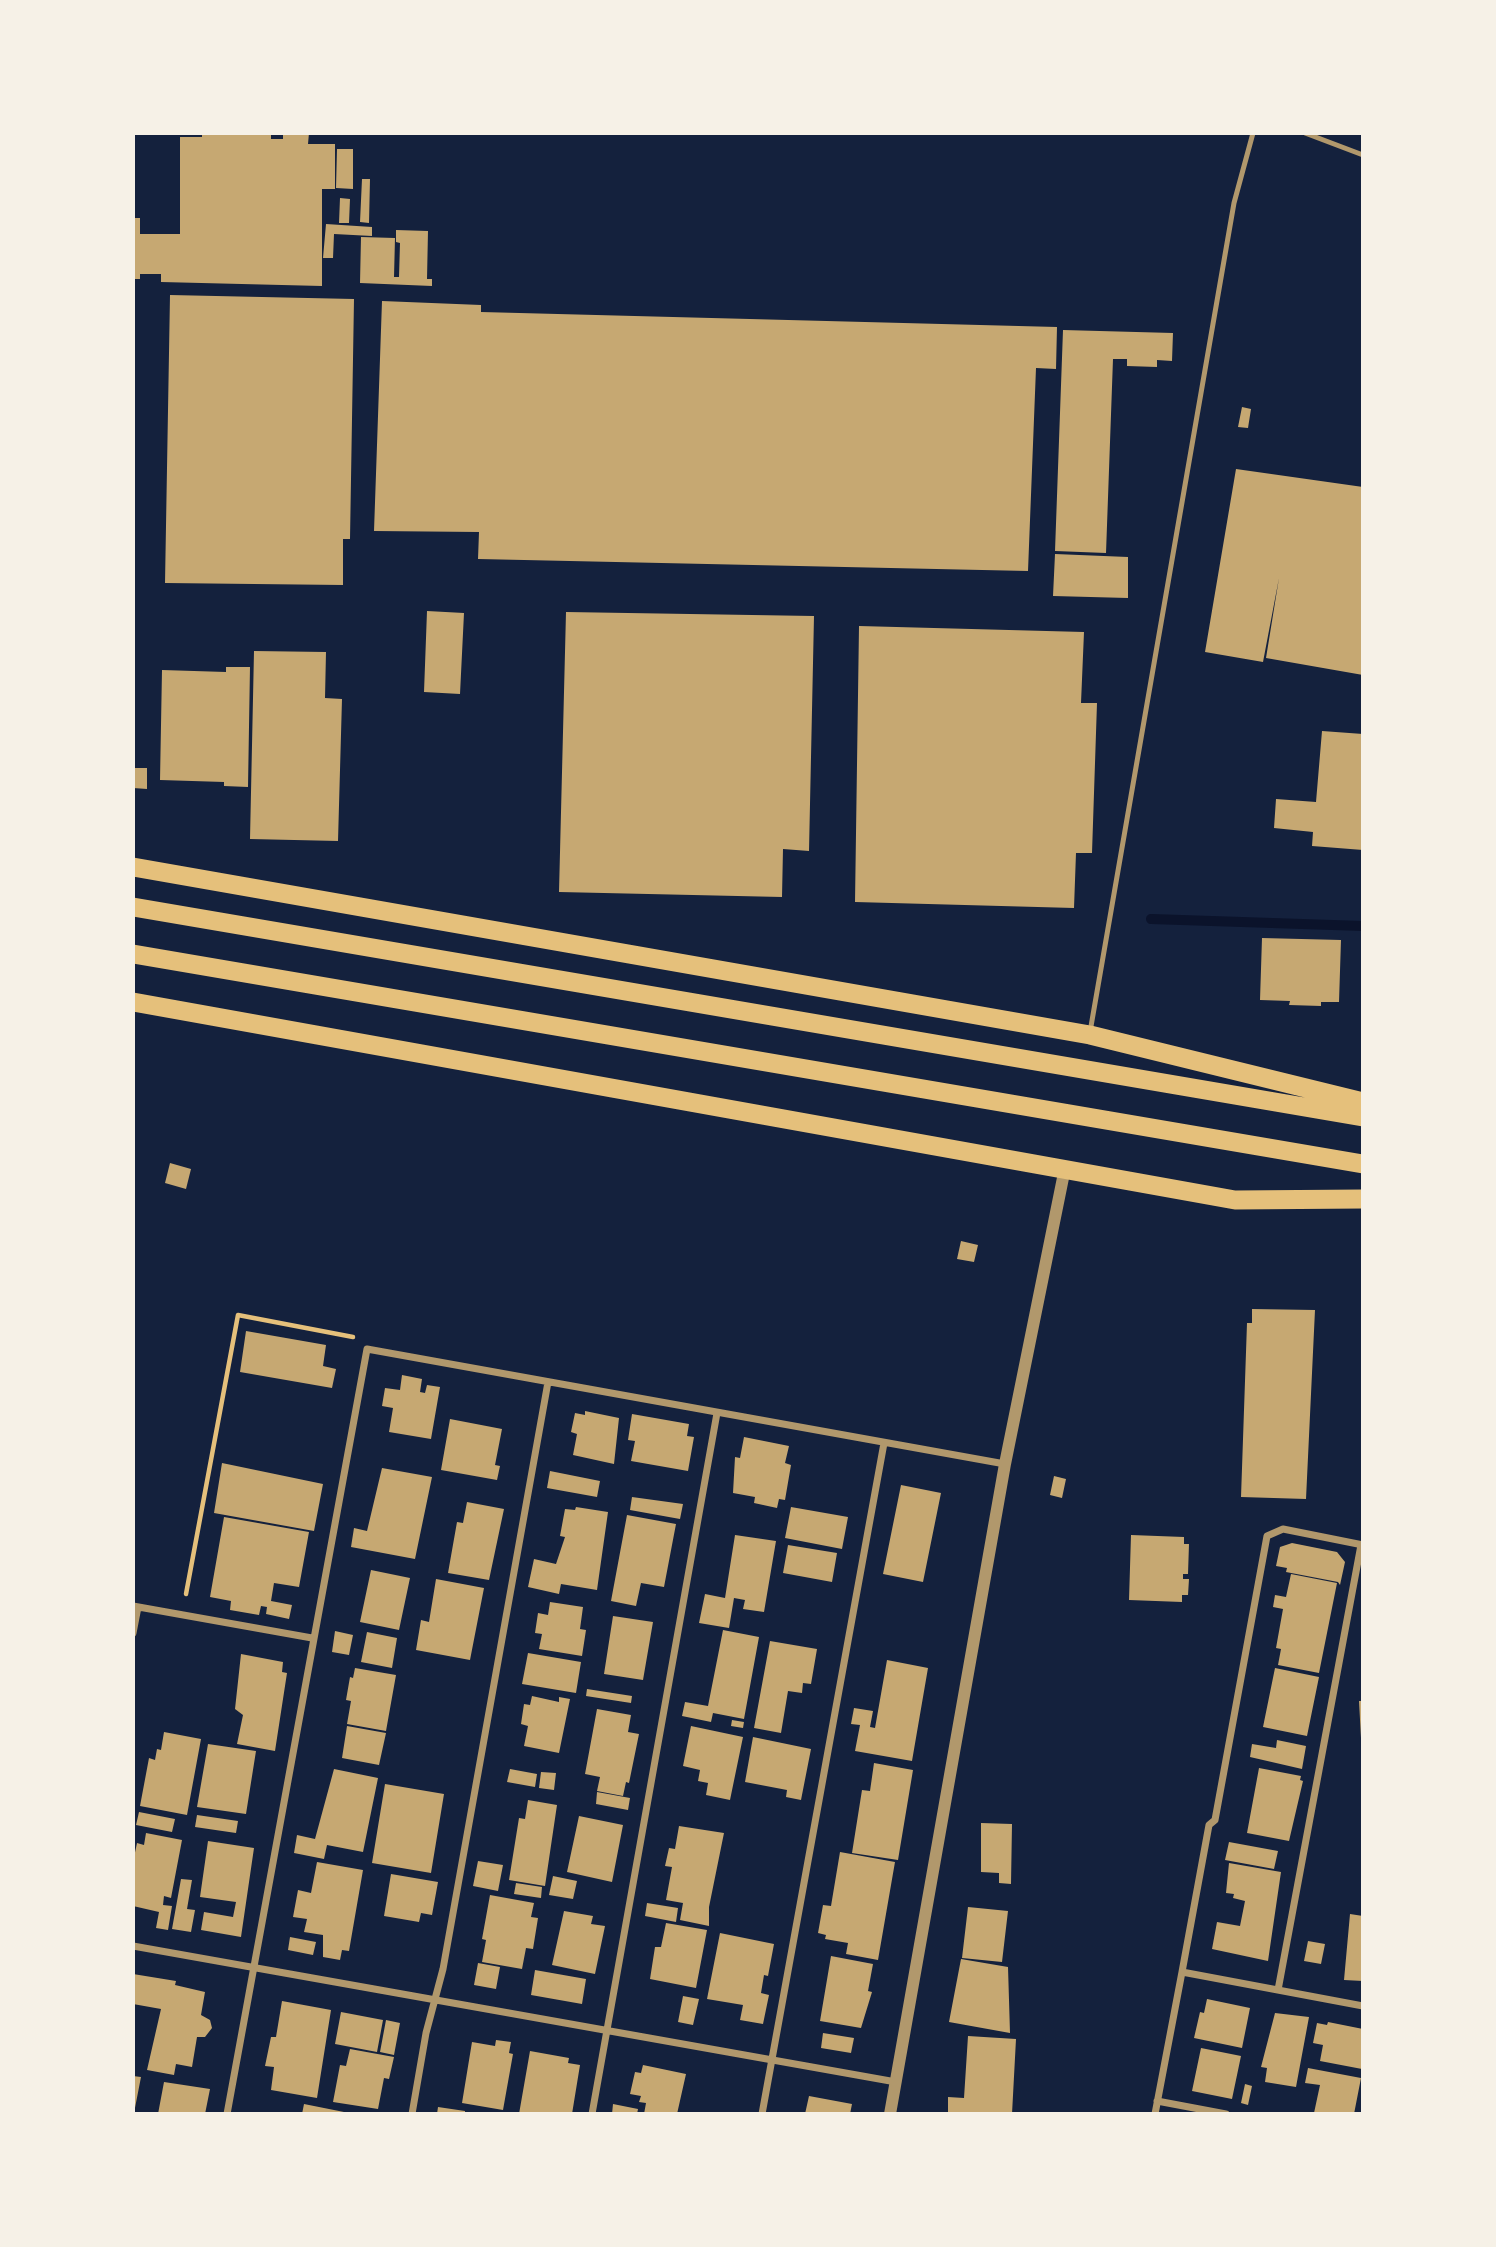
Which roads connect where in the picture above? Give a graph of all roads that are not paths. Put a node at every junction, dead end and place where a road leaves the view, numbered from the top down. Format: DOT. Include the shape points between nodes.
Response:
graph roads {
  1 [pos="1253,133"];
  2 [pos="1305,133"];
  3 [pos="1363,155"];
  4 [pos="133,867"];
  5 [pos="133,907"];
  6 [pos="133,954"];
  7 [pos="133,1002"];
  8 [pos="1090,1035"];
  9 [pos="1363,1102"];
  10 [pos="1363,1117"];
  11 [pos="1363,1164"];
  12 [pos="1065,1168"];
  13 [pos="1363,1199"];
  14 [pos="548,1382"];
  15 [pos="717,1413"];
  16 [pos="884,1443"];
  17 [pos="1005,1464"];
  18 [pos="1362,1545"];
  19 [pos="135,1606"];
  20 [pos="133,1633"];
  21 [pos="312,1638"];
  22 [pos="133,1946"];
  23 [pos="253,1968"];
  24 [pos="1182,1972"];
  25 [pos="1278,1990"];
  26 [pos="434,2000"];
  27 [pos="1363,2006"];
  28 [pos="607,2030"];
  29 [pos="772,2060"];
  30 [pos="896,2082"];
  31 [pos="1157,2101"];
  32 [pos="228,2114"];
  33 [pos="412,2114"];
  34 [pos="592,2114"];
  35 [pos="762,2114"];
  36 [pos="890,2114"];
  37 [pos="1154,2114"];
  38 [pos="1226,2114"];
  1 -- 8 [label="lane" via="1234,203"];
  2 -- 3 [label="lane"];
  4 -- 8 [label="highway"];
  5 -- 10 [label="highway"];
  6 -- 11 [label="highway"];
  7 -- 12 [label="highway"];
  8 -- 9 [label="highway"];
  12 -- 13 [label="highway" via="1235,1200"];
  12 -- 17 [label="street"];
  14 -- 15 [label="street"];
  14 -- 21 [label="street" via="367,1349"];
  14 -- 26 [label="street"];
  15 -- 16 [label="street"];
  15 -- 28 [label="street"];
  16 -- 17 [label="street"];
  16 -- 29 [label="street"];
  17 -- 30 [label="street"];
  18 -- 24 [label="street" via="1283,1529 1267,1536"];
  18 -- 25 [label="street"];
  19 -- 20 [label="street"];
  19 -- 21 [label="street"];
  21 -- 23 [label="street"];
  22 -- 23 [label="street"];
  23 -- 26 [label="street"];
  23 -- 32 [label="street"];
  24 -- 25 [label="street"];
  24 -- 31 [label="street"];
  25 -- 27 [label="street"];
  26 -- 28 [label="street"];
  26 -- 33 [label="street"];
  28 -- 29 [label="street"];
  28 -- 34 [label="street"];
  29 -- 30 [label="street"];
  29 -- 35 [label="street"];
  30 -- 36 [label="street"];
  31 -- 37 [label="street"];
  31 -- 38 [label="street"];
}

» Required action
Write out every entry exactly. Pictures do not belong in the copy.

» Answer
Which roads connect where in the picture above? Give a graph of all roads that are not paths. Put a node at every junction, dead end and place where a road leaves the view, numbered from the top down. Format: DOT. Include the shape points between nodes.
Response:
graph roads {
  1 [pos="1253,133"];
  2 [pos="1305,133"];
  3 [pos="1363,155"];
  4 [pos="133,867"];
  5 [pos="133,907"];
  6 [pos="133,954"];
  7 [pos="133,1002"];
  8 [pos="1090,1035"];
  9 [pos="1363,1102"];
  10 [pos="1363,1117"];
  11 [pos="1363,1164"];
  12 [pos="1065,1168"];
  13 [pos="1363,1199"];
  14 [pos="548,1382"];
  15 [pos="717,1413"];
  16 [pos="884,1443"];
  17 [pos="1005,1464"];
  18 [pos="1362,1545"];
  19 [pos="135,1606"];
  20 [pos="133,1633"];
  21 [pos="312,1638"];
  22 [pos="133,1946"];
  23 [pos="253,1968"];
  24 [pos="1182,1972"];
  25 [pos="1278,1990"];
  26 [pos="434,2000"];
  27 [pos="1363,2006"];
  28 [pos="607,2030"];
  29 [pos="772,2060"];
  30 [pos="896,2082"];
  31 [pos="1157,2101"];
  32 [pos="228,2114"];
  33 [pos="412,2114"];
  34 [pos="592,2114"];
  35 [pos="762,2114"];
  36 [pos="890,2114"];
  37 [pos="1154,2114"];
  38 [pos="1226,2114"];
  1 -- 8 [label="lane" via="1234,203"];
  2 -- 3 [label="lane"];
  4 -- 8 [label="highway"];
  5 -- 10 [label="highway"];
  6 -- 11 [label="highway"];
  7 -- 12 [label="highway"];
  8 -- 9 [label="highway"];
  12 -- 13 [label="highway" via="1235,1200"];
  12 -- 17 [label="street"];
  14 -- 15 [label="street"];
  14 -- 21 [label="street" via="367,1349"];
  14 -- 26 [label="street"];
  15 -- 16 [label="street"];
  15 -- 28 [label="street"];
  16 -- 17 [label="street"];
  16 -- 29 [label="street"];
  17 -- 30 [label="street"];
  18 -- 24 [label="street" via="1283,1529 1267,1536"];
  18 -- 25 [label="street"];
  19 -- 20 [label="street"];
  19 -- 21 [label="street"];
  21 -- 23 [label="street"];
  22 -- 23 [label="street"];
  23 -- 26 [label="street"];
  23 -- 32 [label="street"];
  24 -- 25 [label="street"];
  24 -- 31 [label="street"];
  25 -- 27 [label="street"];
  26 -- 28 [label="street"];
  26 -- 33 [label="street"];
  28 -- 29 [label="street"];
  28 -- 34 [label="street"];
  29 -- 30 [label="street"];
  29 -- 35 [label="street"];
  30 -- 36 [label="street"];
  31 -- 37 [label="street"];
  31 -- 38 [label="street"];
}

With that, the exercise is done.